DOCUMENT PASSAGE:
◇ ◇ ◇ ◇

Like two days later I got what I didn't know was going to be the best phone call of my life. My cousin Jen, who I hadn't talked to in over a year called to check up on me. She asked me how I was and I was pretty honest, plus some other family member had talked to her about it too and she was worried about me. She put me on speaker phone and her and Chris opened a whole new world of possibilities for me. It was too much to fully comprehend at first, it took a while to sink it. They had offered me a place to live in their home, as long as I went back to school and babysat for them when they needed me to. They are truly life savers. But I took a few days to think it over. I called my mom and talked to her about it and she said that her and my aunt would come help me move all my stuff back home, so I called Jen back and accepted.

◇ ◇ ◇ ◇

RECORDS TO USE:
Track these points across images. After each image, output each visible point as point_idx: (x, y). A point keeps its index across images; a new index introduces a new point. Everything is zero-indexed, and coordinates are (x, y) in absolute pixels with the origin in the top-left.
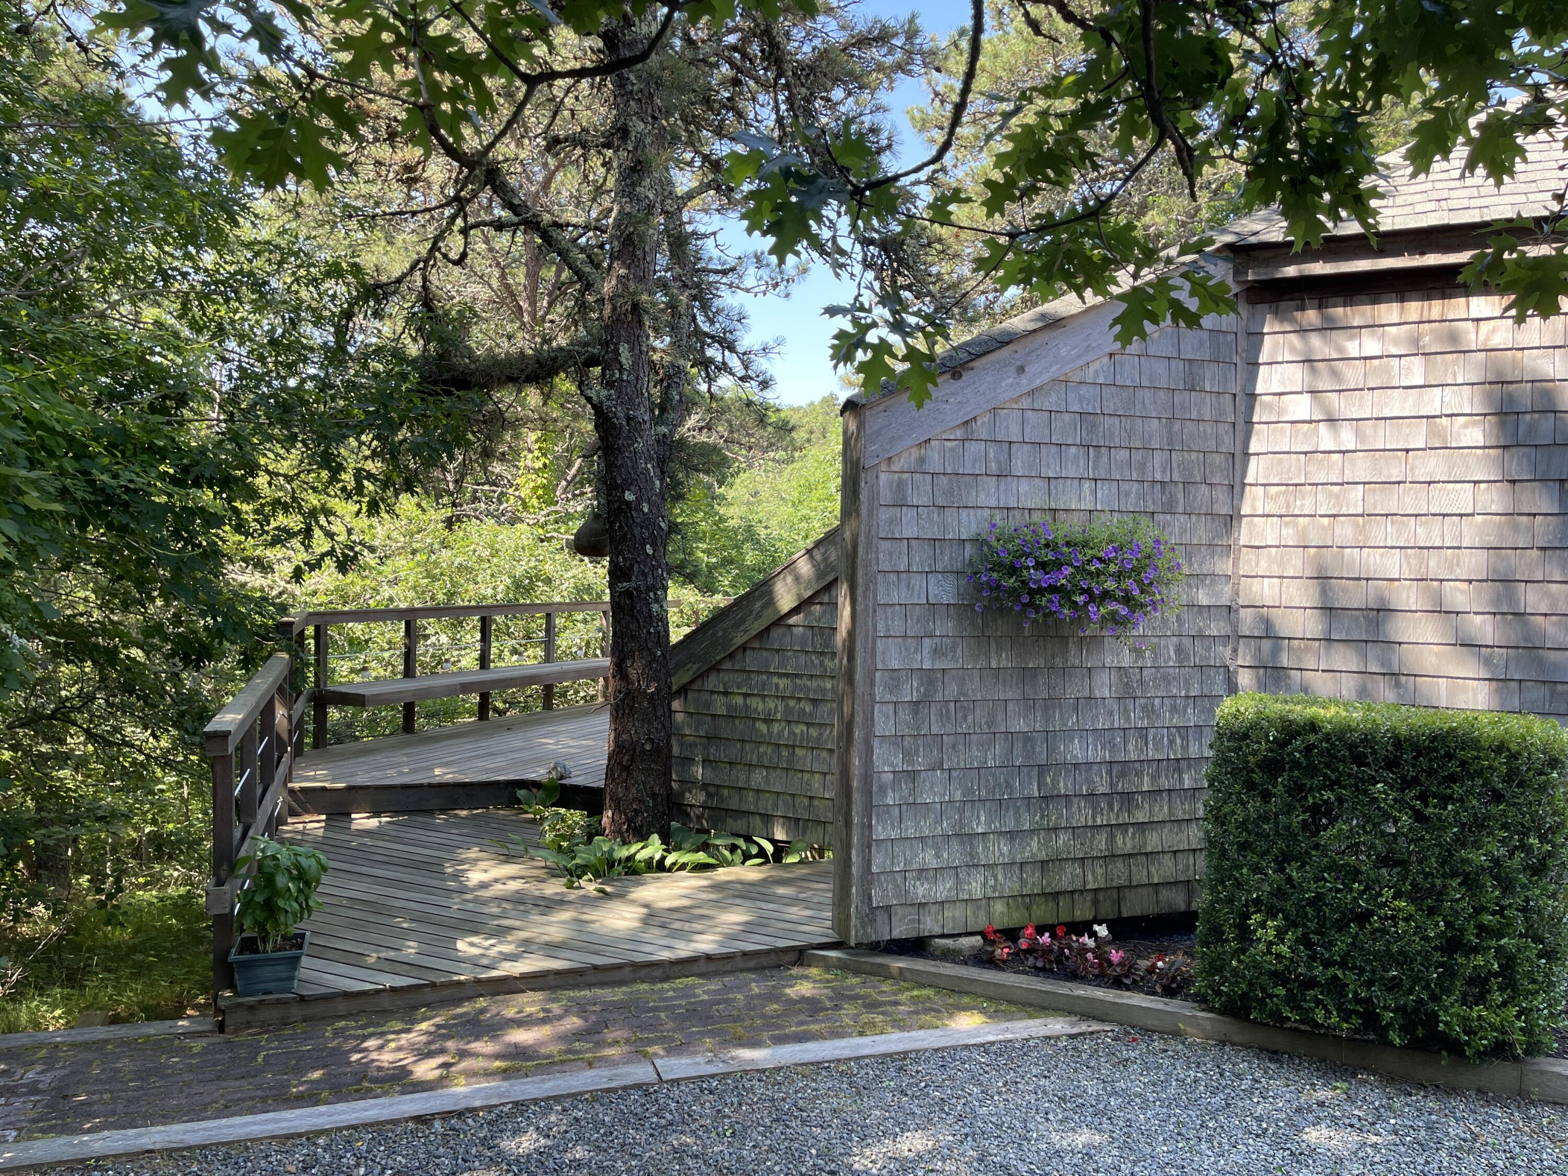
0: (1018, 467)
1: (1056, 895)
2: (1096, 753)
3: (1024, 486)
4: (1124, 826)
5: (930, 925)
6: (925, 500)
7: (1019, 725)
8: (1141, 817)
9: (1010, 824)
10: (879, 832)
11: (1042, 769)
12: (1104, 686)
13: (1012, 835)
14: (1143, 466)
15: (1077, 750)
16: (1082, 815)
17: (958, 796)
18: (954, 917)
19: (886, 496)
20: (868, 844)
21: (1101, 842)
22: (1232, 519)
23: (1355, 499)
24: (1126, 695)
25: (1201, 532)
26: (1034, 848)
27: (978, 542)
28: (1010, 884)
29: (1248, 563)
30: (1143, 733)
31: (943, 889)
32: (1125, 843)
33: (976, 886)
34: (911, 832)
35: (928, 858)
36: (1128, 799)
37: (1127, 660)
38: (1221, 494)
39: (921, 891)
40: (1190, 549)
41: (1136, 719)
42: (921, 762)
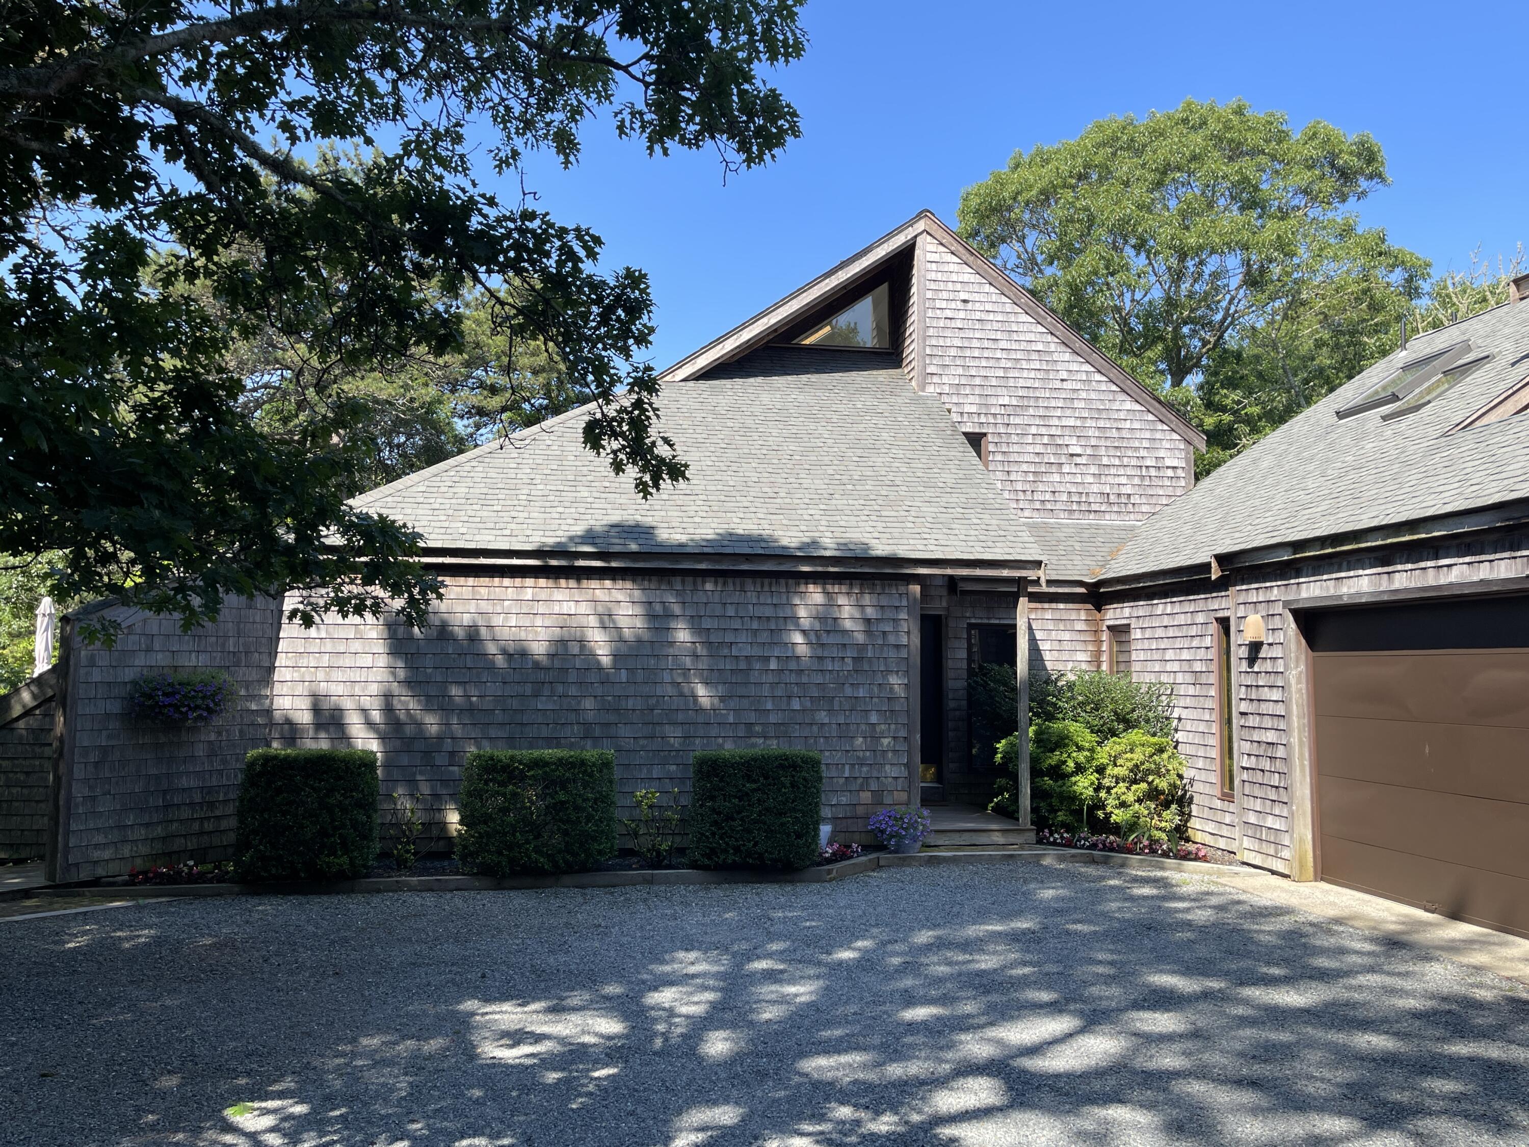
0: (157, 646)
1: (170, 854)
2: (193, 783)
3: (160, 656)
4: (209, 818)
5: (100, 872)
6: (105, 664)
7: (153, 771)
8: (218, 813)
9: (146, 819)
10: (73, 827)
11: (165, 792)
12: (200, 751)
13: (147, 825)
14: (223, 645)
15: (184, 782)
16: (186, 813)
17: (118, 807)
18: (113, 868)
19: (84, 662)
20: (67, 833)
21: (196, 826)
22: (271, 669)
23: (325, 660)
24: (212, 754)
25: (254, 675)
26: (159, 831)
27: (134, 683)
28: (144, 850)
29: (278, 689)
30: (220, 772)
31: (107, 854)
32: (208, 826)
33: (126, 851)
34: (92, 826)
35: (100, 839)
36: (211, 805)
37: (213, 737)
38: (265, 657)
39: (96, 855)
40: (248, 685)
41: (217, 765)
42: (98, 791)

◇ ◇ ◇ ◇

DIRECTIONS:
1 - Render the rows as a Markdown table with columns n and Line, beginning at the first line of the rows and going on through the line with "35: (100, 839)". Number each line, skip blank lines, and leave the pictures out.
2 - Extend the story about cousin Jen's phone call past its last sentence.

ACTIVITY ANSWERS:
1 -
| n | Line |
|---|---|
| 1 | Track these points across images. After each image, output each visible point as point_idx: (x, y). A point keeps its index across images; a new index introduces a new point. Everything is zero-indexed, and coordinates are (x, y) in absolute pixels with the origin in the top-left. |
| 2 | 0: (1018, 467) |
| 3 | 1: (1056, 895) |
| 4 | 2: (1096, 753) |
| 5 | 3: (1024, 486) |
| 6 | 4: (1124, 826) |
| 7 | 5: (930, 925) |
| 8 | 6: (925, 500) |
| 9 | 7: (1019, 725) |
| 10 | 8: (1141, 817) |
| 11 | 9: (1010, 824) |
| 12 | 10: (879, 832) |
| 13 | 11: (1042, 769) |
| 14 | 12: (1104, 686) |
| 15 | 13: (1012, 835) |
| 16 | 14: (1143, 466) |
| 17 | 15: (1077, 750) |
| 18 | 16: (1082, 815) |
| 19 | 17: (958, 796) |
| 20 | 18: (954, 917) |
| 21 | 19: (886, 496) |
| 22 | 20: (868, 844) |
| 23 | 21: (1101, 842) |
| 24 | 22: (1232, 519) |
| 25 | 23: (1355, 499) |
| 26 | 24: (1126, 695) |
| 27 | 25: (1201, 532) |
| 28 | 26: (1034, 848) |
| 29 | 27: (978, 542) |
| 30 | 28: (1010, 884) |
| 31 | 29: (1248, 563) |
| 32 | 30: (1143, 733) |
| 33 | 31: (943, 889) |
| 34 | 32: (1125, 843) |
| 35 | 33: (976, 886) |
| 36 | 34: (911, 832) |
| 37 | 35: (928, 858) |
| 38 | 36: (1128, 799) |
| 39 | 37: (1127, 660) |
| 40 | 38: (1221, 494) |
| 41 | 39: (921, 891) |
| 42 | 40: (1190, 549) |
| 43 | 41: (1136, 719) |
| 44 | 42: (921, 762) |
| 45 | 0: (157, 646) |
| 46 | 1: (170, 854) |
| 47 | 2: (193, 783) |
| 48 | 3: (160, 656) |
| 49 | 4: (209, 818) |
| 50 | 5: (100, 872) |
| 51 | 6: (105, 664) |
| 52 | 7: (153, 771) |
| 53 | 8: (218, 813) |
| 54 | 9: (146, 819) |
| 55 | 10: (73, 827) |
| 56 | 11: (165, 792) |
| 57 | 12: (200, 751) |
| 58 | 13: (147, 825) |
| 59 | 14: (223, 645) |
| 60 | 15: (184, 782) |
| 61 | 16: (186, 813) |
| 62 | 17: (118, 807) |
| 63 | 18: (113, 868) |
| 64 | 19: (84, 662) |
| 65 | 20: (67, 833) |
| 66 | 21: (196, 826) |
| 67 | 22: (271, 669) |
| 68 | 23: (325, 660) |
| 69 | 24: (212, 754) |
| 70 | 25: (254, 675) |
| 71 | 26: (159, 831) |
| 72 | 27: (134, 683) |
| 73 | 28: (144, 850) |
| 74 | 29: (278, 689) |
| 75 | 30: (220, 772) |
| 76 | 31: (107, 854) |
| 77 | 32: (208, 826) |
| 78 | 33: (126, 851) |
| 79 | 34: (92, 826) |
| 80 | 35: (100, 839) |

2 -
I didn't tell Chad. Two days later after an outing with his family I told him I wasn't happy and I didn't think it was going to workout. What a mess. I was completely emotionless toward him at this point, as I would be to any person of the opposite sex for the next 8 months, I had had enough. He didn't take it well, I left him alone and went on a walk, and called his aunt who was still in town and her and his cousin came over. It was pouring rain so I got back from my walk and sat in their car with his aunt while his cousin talked to him. It was a hard situation at that point because I love his family, they still to this day are nothing but good to me. At least I got them out of that crazy relationship. He calmed down, promised not to do anything stupid and they thought it was alright to leave but to call them if I needed anything. We didn't really talk but he insisted on sleeping on the couch so I could have the bedroom, nicest thing he ever did. My mom and aunt picked me up the next day and 24 hours after that I was on my way to Chicago where I spent the next 8 months going to school and working and actually have some motivation in life that I hadn't had in awhile. It was a great move in life, but most things don't last forever.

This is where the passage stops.